*What you will do*. Your response must be an exact transcription of the lines from the one containing "slide_number [137, 1042, 588, 1103]" through the final line of the data.

BEGIN

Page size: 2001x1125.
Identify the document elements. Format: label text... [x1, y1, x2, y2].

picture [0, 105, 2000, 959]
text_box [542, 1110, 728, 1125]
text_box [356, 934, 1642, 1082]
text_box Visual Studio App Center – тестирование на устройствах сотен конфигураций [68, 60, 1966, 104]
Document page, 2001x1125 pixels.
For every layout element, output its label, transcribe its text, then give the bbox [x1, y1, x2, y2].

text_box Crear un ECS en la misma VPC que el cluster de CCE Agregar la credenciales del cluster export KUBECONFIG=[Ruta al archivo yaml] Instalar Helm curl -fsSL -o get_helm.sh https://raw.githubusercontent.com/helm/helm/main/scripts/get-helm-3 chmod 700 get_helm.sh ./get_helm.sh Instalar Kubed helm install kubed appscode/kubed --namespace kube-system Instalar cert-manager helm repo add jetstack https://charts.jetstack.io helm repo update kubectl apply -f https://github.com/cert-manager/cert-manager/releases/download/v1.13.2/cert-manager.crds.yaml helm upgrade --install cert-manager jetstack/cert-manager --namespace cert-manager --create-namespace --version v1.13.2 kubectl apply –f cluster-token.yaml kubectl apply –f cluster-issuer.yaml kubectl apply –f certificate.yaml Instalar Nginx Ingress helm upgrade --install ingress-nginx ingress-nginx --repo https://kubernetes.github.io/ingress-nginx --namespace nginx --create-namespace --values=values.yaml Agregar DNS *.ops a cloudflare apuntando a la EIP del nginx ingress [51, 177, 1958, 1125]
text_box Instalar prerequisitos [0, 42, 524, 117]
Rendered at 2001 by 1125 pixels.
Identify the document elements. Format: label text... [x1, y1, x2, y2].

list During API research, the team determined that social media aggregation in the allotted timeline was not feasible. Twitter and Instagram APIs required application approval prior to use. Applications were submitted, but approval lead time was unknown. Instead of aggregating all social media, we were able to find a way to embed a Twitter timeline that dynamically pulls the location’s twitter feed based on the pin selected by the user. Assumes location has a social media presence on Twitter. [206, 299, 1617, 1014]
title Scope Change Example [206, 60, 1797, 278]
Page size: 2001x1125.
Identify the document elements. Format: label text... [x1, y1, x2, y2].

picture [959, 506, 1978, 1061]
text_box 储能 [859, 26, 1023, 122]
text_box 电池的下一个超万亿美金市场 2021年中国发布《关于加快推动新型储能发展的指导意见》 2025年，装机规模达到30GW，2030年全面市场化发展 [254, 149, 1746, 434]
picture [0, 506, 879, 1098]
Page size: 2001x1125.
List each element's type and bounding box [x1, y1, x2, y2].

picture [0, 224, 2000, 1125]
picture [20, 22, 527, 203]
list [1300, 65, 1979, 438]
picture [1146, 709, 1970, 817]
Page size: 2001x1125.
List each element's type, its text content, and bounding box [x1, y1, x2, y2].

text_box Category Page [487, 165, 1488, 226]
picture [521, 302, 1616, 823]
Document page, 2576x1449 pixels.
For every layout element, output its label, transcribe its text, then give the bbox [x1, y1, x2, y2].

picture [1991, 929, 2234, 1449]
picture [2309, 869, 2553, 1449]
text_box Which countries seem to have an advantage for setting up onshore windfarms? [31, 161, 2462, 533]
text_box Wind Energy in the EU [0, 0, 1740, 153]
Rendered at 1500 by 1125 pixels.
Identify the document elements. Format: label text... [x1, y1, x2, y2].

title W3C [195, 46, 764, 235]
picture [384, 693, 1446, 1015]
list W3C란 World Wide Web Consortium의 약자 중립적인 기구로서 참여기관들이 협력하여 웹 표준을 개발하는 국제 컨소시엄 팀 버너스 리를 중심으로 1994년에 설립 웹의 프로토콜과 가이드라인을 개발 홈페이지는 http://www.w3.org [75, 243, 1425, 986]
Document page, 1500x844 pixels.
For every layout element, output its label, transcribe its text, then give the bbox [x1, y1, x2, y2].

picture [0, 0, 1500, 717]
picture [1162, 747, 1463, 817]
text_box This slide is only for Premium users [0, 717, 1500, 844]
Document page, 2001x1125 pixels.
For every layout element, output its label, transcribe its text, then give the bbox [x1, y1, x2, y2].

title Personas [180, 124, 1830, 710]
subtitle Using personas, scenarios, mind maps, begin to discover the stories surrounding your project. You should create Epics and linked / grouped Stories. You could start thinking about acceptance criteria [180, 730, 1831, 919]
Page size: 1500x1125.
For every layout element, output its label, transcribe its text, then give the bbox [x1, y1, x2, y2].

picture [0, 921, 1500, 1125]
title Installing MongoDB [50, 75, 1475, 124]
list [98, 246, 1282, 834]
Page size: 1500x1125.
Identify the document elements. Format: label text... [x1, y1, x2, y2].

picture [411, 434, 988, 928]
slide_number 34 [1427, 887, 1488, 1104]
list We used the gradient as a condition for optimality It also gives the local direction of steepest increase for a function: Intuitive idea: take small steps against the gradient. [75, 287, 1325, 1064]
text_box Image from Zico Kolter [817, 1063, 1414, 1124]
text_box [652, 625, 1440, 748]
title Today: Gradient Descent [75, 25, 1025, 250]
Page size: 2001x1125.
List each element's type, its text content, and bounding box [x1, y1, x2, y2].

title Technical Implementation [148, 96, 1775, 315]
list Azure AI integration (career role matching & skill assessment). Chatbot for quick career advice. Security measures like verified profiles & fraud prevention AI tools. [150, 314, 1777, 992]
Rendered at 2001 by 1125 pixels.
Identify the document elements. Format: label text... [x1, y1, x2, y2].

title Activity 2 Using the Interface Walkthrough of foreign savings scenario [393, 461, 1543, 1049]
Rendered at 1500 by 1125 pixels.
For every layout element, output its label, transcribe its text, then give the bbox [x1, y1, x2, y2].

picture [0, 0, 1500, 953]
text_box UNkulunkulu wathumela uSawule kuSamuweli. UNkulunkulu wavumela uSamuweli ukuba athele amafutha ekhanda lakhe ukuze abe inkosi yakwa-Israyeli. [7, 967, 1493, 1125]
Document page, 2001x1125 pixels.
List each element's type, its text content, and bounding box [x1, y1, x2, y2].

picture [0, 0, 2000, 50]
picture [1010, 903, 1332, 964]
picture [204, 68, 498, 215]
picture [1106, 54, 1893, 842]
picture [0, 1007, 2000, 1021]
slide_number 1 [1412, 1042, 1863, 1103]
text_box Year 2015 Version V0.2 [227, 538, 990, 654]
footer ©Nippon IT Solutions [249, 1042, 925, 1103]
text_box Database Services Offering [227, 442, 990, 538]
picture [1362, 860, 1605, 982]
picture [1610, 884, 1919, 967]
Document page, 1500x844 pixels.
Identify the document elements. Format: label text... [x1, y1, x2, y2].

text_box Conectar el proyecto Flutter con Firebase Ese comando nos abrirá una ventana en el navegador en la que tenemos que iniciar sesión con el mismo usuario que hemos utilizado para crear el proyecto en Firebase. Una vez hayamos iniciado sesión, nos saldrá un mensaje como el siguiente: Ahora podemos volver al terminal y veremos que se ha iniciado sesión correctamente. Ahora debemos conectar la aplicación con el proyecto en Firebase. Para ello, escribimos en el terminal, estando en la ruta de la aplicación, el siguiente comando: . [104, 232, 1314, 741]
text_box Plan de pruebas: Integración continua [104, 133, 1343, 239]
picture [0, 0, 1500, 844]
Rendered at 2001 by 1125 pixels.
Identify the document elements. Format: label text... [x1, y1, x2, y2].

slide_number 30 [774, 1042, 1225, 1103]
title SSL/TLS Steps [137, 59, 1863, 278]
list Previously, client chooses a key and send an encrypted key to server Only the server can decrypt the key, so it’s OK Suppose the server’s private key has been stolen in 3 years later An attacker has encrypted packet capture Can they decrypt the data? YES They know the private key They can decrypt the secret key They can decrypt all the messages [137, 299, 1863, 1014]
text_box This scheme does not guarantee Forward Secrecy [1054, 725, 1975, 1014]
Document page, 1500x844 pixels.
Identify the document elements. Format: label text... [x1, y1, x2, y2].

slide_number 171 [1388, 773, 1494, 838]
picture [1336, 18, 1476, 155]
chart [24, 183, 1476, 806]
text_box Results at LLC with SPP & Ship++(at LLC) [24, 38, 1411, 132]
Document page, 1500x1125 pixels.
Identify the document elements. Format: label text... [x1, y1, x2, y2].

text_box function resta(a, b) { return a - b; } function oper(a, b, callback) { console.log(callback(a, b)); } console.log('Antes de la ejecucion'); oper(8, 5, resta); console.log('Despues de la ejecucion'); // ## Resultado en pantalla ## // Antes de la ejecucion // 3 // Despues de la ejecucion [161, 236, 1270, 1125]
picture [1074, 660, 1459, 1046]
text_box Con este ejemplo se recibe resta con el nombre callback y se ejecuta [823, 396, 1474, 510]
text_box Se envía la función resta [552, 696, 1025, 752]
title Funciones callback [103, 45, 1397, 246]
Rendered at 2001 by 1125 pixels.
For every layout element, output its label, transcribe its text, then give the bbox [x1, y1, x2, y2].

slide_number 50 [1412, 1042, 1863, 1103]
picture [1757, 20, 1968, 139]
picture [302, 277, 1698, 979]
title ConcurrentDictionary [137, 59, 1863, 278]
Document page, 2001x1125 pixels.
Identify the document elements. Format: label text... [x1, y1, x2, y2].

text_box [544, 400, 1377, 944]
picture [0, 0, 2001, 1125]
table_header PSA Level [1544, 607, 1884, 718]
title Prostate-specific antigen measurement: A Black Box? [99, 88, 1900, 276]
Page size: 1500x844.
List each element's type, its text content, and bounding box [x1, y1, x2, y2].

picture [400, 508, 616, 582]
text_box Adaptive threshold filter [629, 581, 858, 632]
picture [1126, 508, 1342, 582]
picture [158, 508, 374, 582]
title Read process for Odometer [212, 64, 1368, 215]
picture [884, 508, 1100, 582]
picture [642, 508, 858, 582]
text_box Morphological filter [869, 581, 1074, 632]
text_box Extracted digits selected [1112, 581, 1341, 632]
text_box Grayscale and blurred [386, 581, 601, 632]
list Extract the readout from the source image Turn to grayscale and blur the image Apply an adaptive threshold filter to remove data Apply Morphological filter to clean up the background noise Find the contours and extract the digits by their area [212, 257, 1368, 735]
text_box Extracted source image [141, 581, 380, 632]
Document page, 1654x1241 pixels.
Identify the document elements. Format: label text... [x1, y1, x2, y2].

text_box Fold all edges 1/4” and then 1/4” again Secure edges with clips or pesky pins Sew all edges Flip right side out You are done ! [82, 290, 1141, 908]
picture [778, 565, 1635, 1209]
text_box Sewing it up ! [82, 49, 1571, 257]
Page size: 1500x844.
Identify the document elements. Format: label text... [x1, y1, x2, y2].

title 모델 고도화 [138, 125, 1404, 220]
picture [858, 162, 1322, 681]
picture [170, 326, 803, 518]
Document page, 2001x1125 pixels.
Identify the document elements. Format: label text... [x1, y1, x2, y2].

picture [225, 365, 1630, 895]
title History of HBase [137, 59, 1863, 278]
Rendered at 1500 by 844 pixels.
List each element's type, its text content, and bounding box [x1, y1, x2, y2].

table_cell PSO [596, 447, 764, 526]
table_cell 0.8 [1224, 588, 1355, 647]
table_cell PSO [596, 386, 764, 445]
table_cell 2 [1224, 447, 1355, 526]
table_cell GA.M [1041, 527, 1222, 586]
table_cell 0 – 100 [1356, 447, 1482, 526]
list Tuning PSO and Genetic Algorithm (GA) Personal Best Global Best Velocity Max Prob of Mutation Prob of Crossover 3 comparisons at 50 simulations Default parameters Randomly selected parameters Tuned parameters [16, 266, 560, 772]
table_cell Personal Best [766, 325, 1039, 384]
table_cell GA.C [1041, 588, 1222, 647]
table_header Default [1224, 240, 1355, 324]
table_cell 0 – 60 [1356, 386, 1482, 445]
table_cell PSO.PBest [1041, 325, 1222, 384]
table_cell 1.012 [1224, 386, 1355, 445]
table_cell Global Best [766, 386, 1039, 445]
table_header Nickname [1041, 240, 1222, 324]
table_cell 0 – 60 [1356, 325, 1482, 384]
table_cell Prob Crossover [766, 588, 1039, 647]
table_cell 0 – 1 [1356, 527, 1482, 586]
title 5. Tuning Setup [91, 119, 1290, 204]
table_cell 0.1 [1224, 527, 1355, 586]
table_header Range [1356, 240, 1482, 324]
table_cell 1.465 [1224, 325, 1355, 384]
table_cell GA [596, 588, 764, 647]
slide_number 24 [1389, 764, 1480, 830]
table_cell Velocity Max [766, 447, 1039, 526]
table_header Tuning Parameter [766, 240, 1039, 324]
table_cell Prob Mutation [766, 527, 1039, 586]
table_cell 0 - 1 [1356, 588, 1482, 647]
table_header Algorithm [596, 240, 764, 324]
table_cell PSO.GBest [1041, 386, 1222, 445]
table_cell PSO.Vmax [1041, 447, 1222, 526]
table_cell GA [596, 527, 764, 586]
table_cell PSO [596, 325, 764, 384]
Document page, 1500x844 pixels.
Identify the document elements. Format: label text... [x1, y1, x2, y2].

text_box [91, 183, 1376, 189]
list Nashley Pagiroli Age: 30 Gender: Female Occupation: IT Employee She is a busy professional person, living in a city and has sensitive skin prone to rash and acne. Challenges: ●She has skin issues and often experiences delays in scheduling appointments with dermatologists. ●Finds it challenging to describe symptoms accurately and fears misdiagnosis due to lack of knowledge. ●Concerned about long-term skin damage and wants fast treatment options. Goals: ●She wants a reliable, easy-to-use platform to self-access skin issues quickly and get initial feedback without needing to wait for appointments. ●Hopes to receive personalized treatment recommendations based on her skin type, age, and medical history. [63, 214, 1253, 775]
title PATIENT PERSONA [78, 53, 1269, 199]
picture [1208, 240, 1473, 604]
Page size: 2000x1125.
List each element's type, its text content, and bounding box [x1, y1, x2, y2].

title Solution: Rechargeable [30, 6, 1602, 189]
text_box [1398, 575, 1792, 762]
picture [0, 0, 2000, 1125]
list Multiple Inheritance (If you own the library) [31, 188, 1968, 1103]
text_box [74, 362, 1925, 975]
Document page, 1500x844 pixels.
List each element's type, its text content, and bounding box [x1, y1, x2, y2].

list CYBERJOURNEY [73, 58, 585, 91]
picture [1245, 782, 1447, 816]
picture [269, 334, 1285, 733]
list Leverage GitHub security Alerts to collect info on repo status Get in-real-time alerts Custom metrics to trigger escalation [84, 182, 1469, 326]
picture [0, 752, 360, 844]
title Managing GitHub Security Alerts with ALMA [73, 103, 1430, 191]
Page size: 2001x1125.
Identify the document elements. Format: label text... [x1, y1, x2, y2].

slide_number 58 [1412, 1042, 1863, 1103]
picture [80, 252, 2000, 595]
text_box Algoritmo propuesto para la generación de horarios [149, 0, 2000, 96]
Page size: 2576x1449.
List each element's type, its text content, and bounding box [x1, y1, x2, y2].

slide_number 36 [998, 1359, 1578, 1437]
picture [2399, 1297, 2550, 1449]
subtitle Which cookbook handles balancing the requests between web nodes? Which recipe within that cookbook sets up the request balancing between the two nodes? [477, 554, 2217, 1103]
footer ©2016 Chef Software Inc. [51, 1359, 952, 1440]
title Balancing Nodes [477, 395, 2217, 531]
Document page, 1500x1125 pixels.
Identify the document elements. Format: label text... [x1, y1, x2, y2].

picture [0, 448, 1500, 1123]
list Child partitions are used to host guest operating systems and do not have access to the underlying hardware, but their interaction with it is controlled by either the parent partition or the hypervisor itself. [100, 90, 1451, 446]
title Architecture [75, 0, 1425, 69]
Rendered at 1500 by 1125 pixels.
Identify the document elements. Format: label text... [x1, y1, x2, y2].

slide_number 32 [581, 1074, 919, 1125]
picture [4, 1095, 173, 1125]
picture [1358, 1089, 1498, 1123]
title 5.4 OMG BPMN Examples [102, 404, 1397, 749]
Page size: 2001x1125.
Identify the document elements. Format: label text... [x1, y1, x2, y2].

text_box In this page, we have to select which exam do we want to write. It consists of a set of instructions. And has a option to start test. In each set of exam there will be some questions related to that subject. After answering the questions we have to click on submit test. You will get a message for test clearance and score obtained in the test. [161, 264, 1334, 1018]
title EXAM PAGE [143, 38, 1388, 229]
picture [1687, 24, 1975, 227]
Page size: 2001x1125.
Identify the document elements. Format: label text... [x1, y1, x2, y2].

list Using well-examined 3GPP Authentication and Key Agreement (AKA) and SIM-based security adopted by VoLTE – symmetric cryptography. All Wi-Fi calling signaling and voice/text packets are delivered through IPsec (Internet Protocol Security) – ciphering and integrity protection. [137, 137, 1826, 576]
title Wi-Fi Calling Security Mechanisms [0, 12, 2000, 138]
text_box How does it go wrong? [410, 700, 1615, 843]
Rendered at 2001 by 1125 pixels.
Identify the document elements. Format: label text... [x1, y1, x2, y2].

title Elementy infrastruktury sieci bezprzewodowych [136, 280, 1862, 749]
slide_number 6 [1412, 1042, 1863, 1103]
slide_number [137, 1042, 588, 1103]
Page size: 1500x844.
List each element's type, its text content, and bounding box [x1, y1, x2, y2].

END

*Your response*.
slide_number [137, 1042, 588, 1103]
Page size: 1500x844.
List each element's type, its text content, and bounding box [x1, y1, x2, y2].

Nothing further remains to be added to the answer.